◆ **Extrait du texte**:
==============================
Je me rend donc à la gare de Rennes, où mon TGV 5272 quitte la gare à 9h25, comme convenu. Mais, pour rendre plus gai la "vie à bord" des passagers et éviter la monotonie, ce TGV effectua de nombreux "arrêts en plein voie" ainsi que des marches lentes, notamment pour le franchissement d'un passage à niveau défectueux peu avant la gare du Mans.

Ces évènements font prendre à notre train environ 15 minutes de retard. La correspondance de 17 minutes en gare de "Charles-De-Gaulle TGV" était donc impossible à maintenir (la SNCF ne voulant pas mettre en retard un second train pour une "poignée de clients". Je vais trouver le contrôleur pour lui expliquer mon cas, il se trouve qu'une vingtaine de voyageurs sont dans le même cas que moi. Ce contrôleur m'informe qu'une solution sera étudiée par le personnel. afin d'organiser la suite de notre voyage.
==============================
◆ **Données enregistrées**:
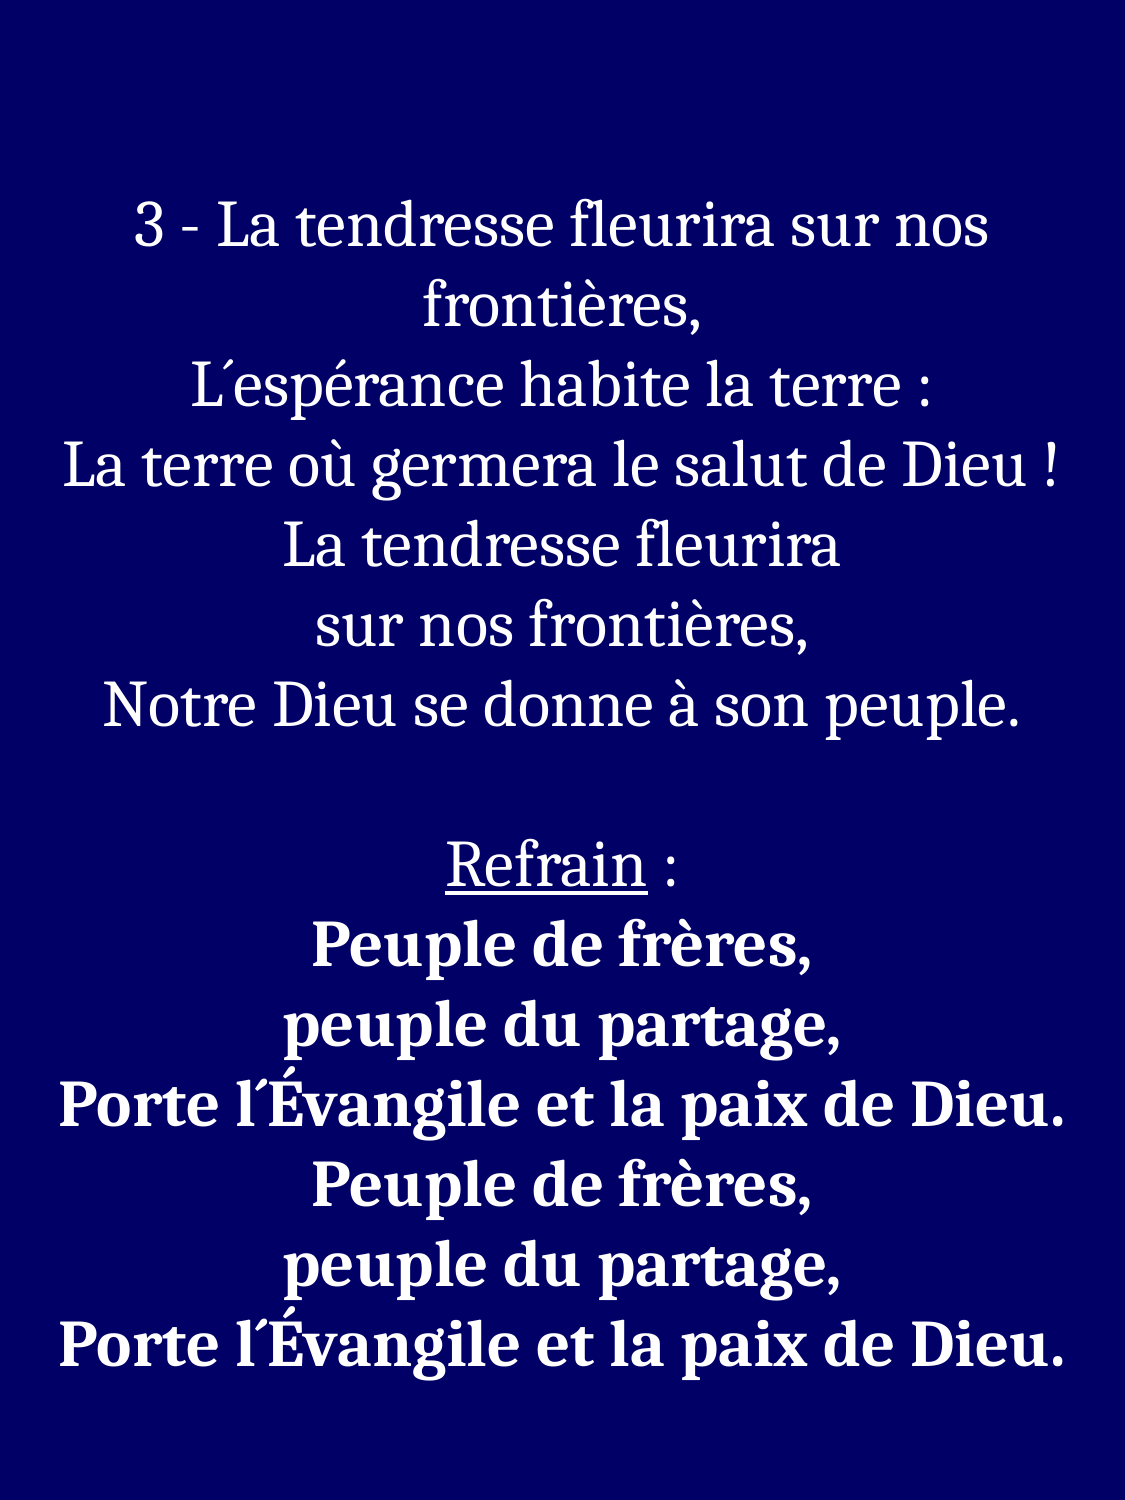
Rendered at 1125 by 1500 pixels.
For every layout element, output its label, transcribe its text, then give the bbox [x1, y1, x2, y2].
==============================
◆ **Travail demandé**:
1. Répondez à ces questions d'après l'extrait.
(a) À quelle heure le TGV 5272 quitte-t-il la gare de Rennes ?
(b) Combien de minutes de retard le train prend-il environ ?
(c) Combien de voyageurs sont dans le même cas que la personne qui raconte ?
2. Renvoyez, s'il vous plaît, le passage de l'extrait compris entre "Je me rend donc" et "de notre voyage.", bornes incluses, sans rien y changer.

◆ **Réponses aux consignes**:
1.
(a) À 9h25.
(b) Environ 15 minutes.
(c) Une vingtaine.

2.
Je me rend donc à la gare de Rennes, où mon TGV 5272 quitte la gare à 9h25, comme convenu. Mais, pour rendre plus gai la "vie à bord" des passagers et éviter la monotonie, ce TGV effectua de nombreux "arrêts en plein voie" ainsi que des marches lentes, notamment pour le franchissement d'un passage à niveau défectueux peu avant la gare du Mans.

Ces évènements font prendre à notre train environ 15 minutes de retard. La correspondance de 17 minutes en gare de "Charles-De-Gaulle TGV" était donc impossible à maintenir (la SNCF ne voulant pas mettre en retard un second train pour une "poignée de clients". Je vais trouver le contrôleur pour lui expliquer mon cas, il se trouve qu'une vingtaine de voyageurs sont dans le même cas que moi. Ce contrôleur m'informe qu'une solution sera étudiée par le personnel. afin d'organiser la suite de notre voyage.